In a coordinated multi-agency effort, the U.S. Treasury and the Department of Justice (DOJ) have taken a series of actions against ransomware groups, including the designation of a virtual currency exchange network, the seizure of $6.1m paid in ransom, and the release of an updated ransomware advisory for financial institutions.

Just a few months after the first-ever designation of a virtual currency exchange, the Treasury’s Office of Foreign Asset Control (OFAC) has again sanctioned a digital asset platform on suspicion that the company facilitated transactions for multiple ransomware variants.

The Treasury found that virtual currency exchange Chatex had direct ties with SUEX currency exchange, which was sanctioned earlier in September for facilitating the movement of illicit ransom payments.

According to the analysis by the U.S. agency, more than half of the known transactions of Chatex are directly traced to illicit or high-risk activities, such as darknet markets, high-risk exchanges, and ransomware.

The Treasury recognizes that most virtual currency activity is “licit,” but that virtual currency remains the primary mechanism for ransomware payments, and certain virtual currency exchanges are a significant piece of the ransomware ecosystem.

Hence, “the United States urges the international community to effectively implement international standards on anti-money laundering/countering the financing of terrorism (AML/CFT) in the virtual currency area, particularly regarding virtual currency exchanges,” the Treasury said in a press release.

In coordination with the OFAC action, the Financial Crimes Enforcement Network (FinCEN) has announced an update to its 2020 advisory on ransomware and the use of the financial system to facilitate ransom payments.

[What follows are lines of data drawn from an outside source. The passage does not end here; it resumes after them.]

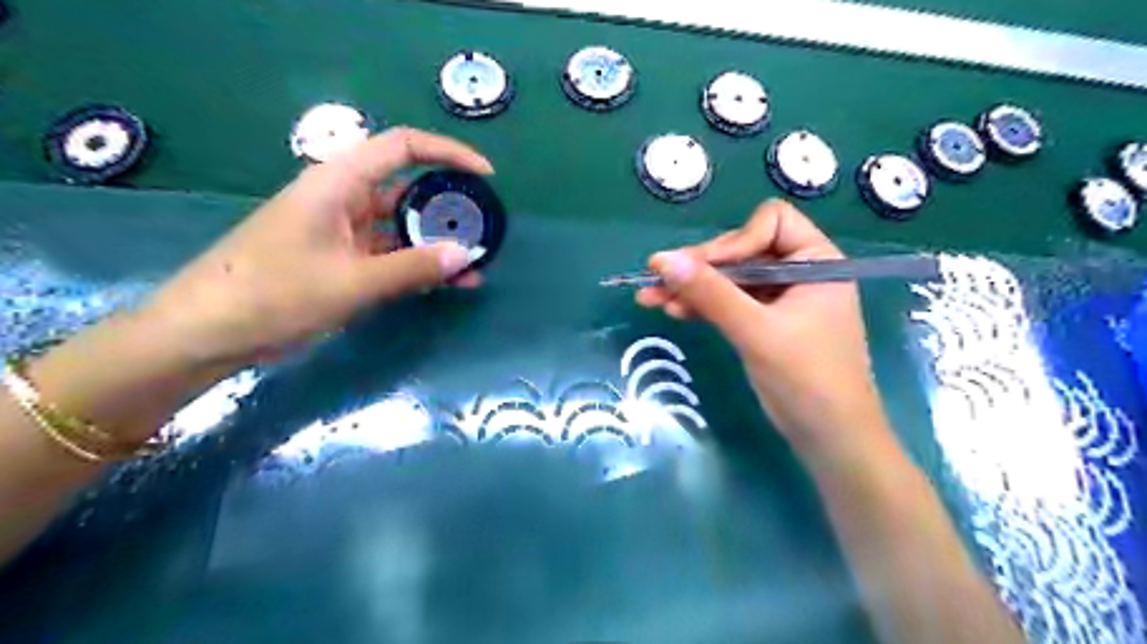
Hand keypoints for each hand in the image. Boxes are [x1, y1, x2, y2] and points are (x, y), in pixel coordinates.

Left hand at [143, 126, 492, 367]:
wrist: (209, 332)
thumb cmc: (274, 294)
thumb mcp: (352, 283)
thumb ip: (413, 268)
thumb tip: (467, 256)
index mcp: (339, 183)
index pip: (403, 147)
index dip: (449, 152)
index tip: (486, 175)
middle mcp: (343, 198)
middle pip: (408, 187)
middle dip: (449, 205)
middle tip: (485, 227)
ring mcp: (343, 230)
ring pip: (402, 226)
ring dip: (437, 242)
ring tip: (476, 262)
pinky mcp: (342, 258)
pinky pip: (390, 253)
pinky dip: (418, 264)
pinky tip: (447, 282)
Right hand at [641, 198, 890, 458]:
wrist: (829, 439)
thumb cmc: (806, 379)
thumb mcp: (755, 331)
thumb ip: (710, 293)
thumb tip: (663, 260)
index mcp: (816, 261)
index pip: (771, 223)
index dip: (735, 241)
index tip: (703, 269)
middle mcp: (799, 272)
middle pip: (742, 250)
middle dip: (700, 267)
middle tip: (656, 279)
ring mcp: (781, 298)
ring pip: (730, 279)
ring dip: (693, 287)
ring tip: (650, 297)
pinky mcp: (765, 321)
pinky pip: (730, 302)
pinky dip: (703, 305)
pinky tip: (673, 310)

The document identifies financial red flags that are indicators of ransomware-related illicit activity. It aims to assist financial institutions, including virtual currency service providers, in identifying and reporting suspicious transactions associated with ransomware payments in line with the Bank Secrecy Act.

Actions against individuals

At the same time, the OFAC and the DOJ have both announced actions against two foreign individuals involved in ransom attacks against businesses and government entities in the United States.

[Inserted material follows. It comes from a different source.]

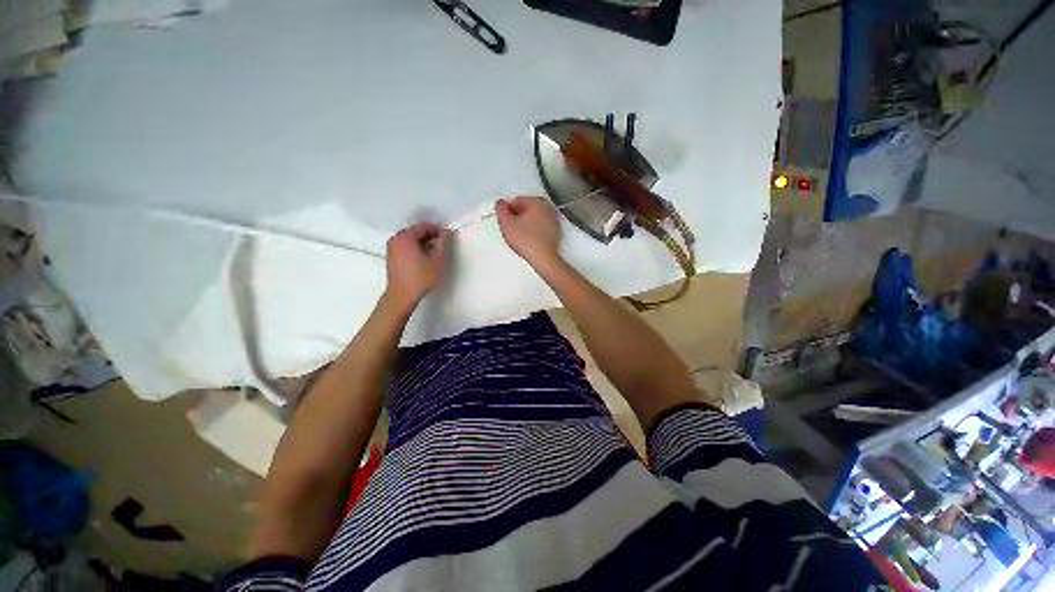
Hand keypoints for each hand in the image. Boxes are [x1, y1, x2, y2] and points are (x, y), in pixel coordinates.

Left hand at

According to the indictments filed by the DOJ, Ukrainian national Yaroslav Vasinskyi carried out ransomware attacks against multiple victims, while Russian national Yevgeniy Polyanin also deployed ransomware on the computers of multiple victims, including businesses and government entities in Texas in August 2019.

Both individuals are members of the REvil group, and are suspected to be involved in the July attack against Kaseya, the IT solutions developer for managed service providers, which affected around 800 to 1,500 small and medium-sized companies.

The agencies estimate that REvil, which offers a ransomware-as-a-service business, has collected at least $200m in ransom payments in Bitcoin and Monero throughout the years.

The department has now announced the arrest of Vasinskyi and the seizure of $6.1m in ransom proceeds from Polyanin. The latter is believed to be involved in 3,000 ransomware attacks resulting in total extortions of $13m.

In parallel to the DOJ action, the OFAC also imposed sanctions against the two actors, blocking all of their property and interests, and prohibiting U.S. persons from engaging in transactions with them.

Overseas cooperation

European authorities played an important part in both actions. The police in Poland and Ukraine helped to take Vasinskyi into custody, while Latvian and Estonian authorities helped the OFAC identify the activities of the designated entities.

“I’m grateful to all our federal partners, and our many foreign partners, especially Poland, Romania, Ukraine, France and Germany,” FBI director Christopher Wray said.

“The cyber threat is daunting — but when we combine the right people, the right tools, and the right authorities, our adversaries are no match for what we can accomplish together,” he added.

The fight against ransomware has been a vital piece of the U.S. regulatory agenda since the attack on the Colonial Pipeline in early May. Shortly afterward, President Joe Biden issued an executive order to facilitate information sharing between private and public entities and to modernize cybersecurity within the federal government.

In October, the DOJ launched two initiatives to tackle investigations into criminal misuses of cryptocurrency and to uncover cybersecurity-related fraud by government contractors and grant recipients.

Later on, in a joint government effort, FinCEN issued a report, revealing that the United States had already paid $590m in ransom in the first half of 2021, growing from $416m in the entirety of 2020, while the OFAC published sanctions compliance guidance for virtual currency businesses.